- **Extract to read**
::::::
# Nice flounder



## Chris9681 (Jul 1, 2007)

Had an evening fish tonight caught 2 nice flounder the one on the left went 14 inches the one on the right went over 22 inches and hit right at 5 lbs decent 2 hour fishing trip!


----------



## ChickFilet (May 20, 2004)

No doubt they are nice. How about a bay system, water conditions, bait color, anything?


Chris9681 said:


> Had an evening fish tonight caught 2 nice flounder the one on the left went 14 inches the one on the right went over 22 inches and hit right at 5 lbs decent 2 hour fishing trip!


----------



## Slip (Jul 25, 2006)

Wow!!!


----------



## fishinfool3846 (Apr 24, 2005)

congrats on the saddle blanket


----------



## GHSmacker (Feb 27, 2006)
::::::
- **Task list**
1. Answer these questions about the flounder thread, one line each:
(a) How long was the smaller flounder?
(b) How long did the fishing trip last?
(c) What three details did ChickFilet ask about?
2. Summarize the flounder thread in two sentences.
3. In the flounder thread, translate the sentence "No doubt they are nice." into Spanish.
::::::
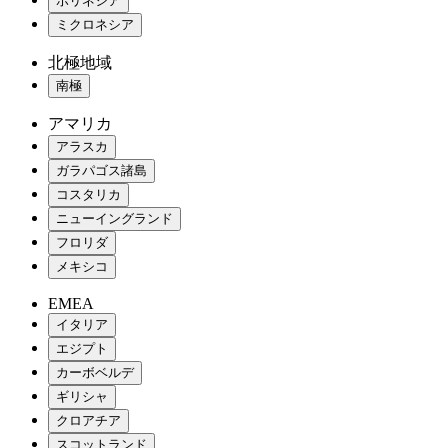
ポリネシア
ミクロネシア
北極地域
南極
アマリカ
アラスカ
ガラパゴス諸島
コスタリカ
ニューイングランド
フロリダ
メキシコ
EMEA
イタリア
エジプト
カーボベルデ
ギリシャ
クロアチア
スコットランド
::::::
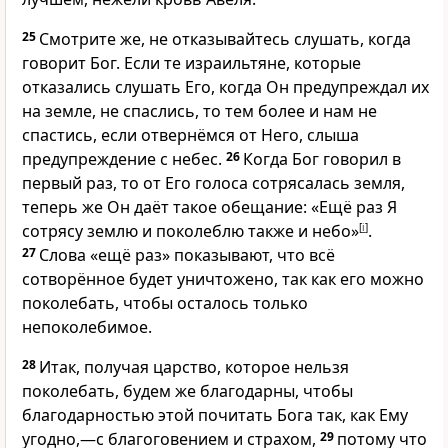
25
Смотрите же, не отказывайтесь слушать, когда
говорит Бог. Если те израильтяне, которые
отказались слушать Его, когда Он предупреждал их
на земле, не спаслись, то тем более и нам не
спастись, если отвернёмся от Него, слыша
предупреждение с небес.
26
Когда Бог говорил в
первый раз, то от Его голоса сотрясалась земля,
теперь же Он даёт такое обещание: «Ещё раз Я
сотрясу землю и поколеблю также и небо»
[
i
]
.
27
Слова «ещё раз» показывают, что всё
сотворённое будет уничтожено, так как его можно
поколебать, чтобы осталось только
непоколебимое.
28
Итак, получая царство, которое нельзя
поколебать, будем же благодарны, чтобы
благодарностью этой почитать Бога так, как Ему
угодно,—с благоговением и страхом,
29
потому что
::::::
- **Answers per task**
1.
(a) 14 inches
(b) 2 hours
(c) A bay system, water conditions, and bait color

2. Chris9681 reports catching two flounder on an evening trip of about two hours, one 14 inches long and the other over 22 inches and right at 5 lbs. ChickFilet asks about the bay system, water conditions, and bait color, Slip responds with "Wow!!!", and fishinfool3846 offers congratulations on the "saddle blanket."

3. Sin duda son bonitos.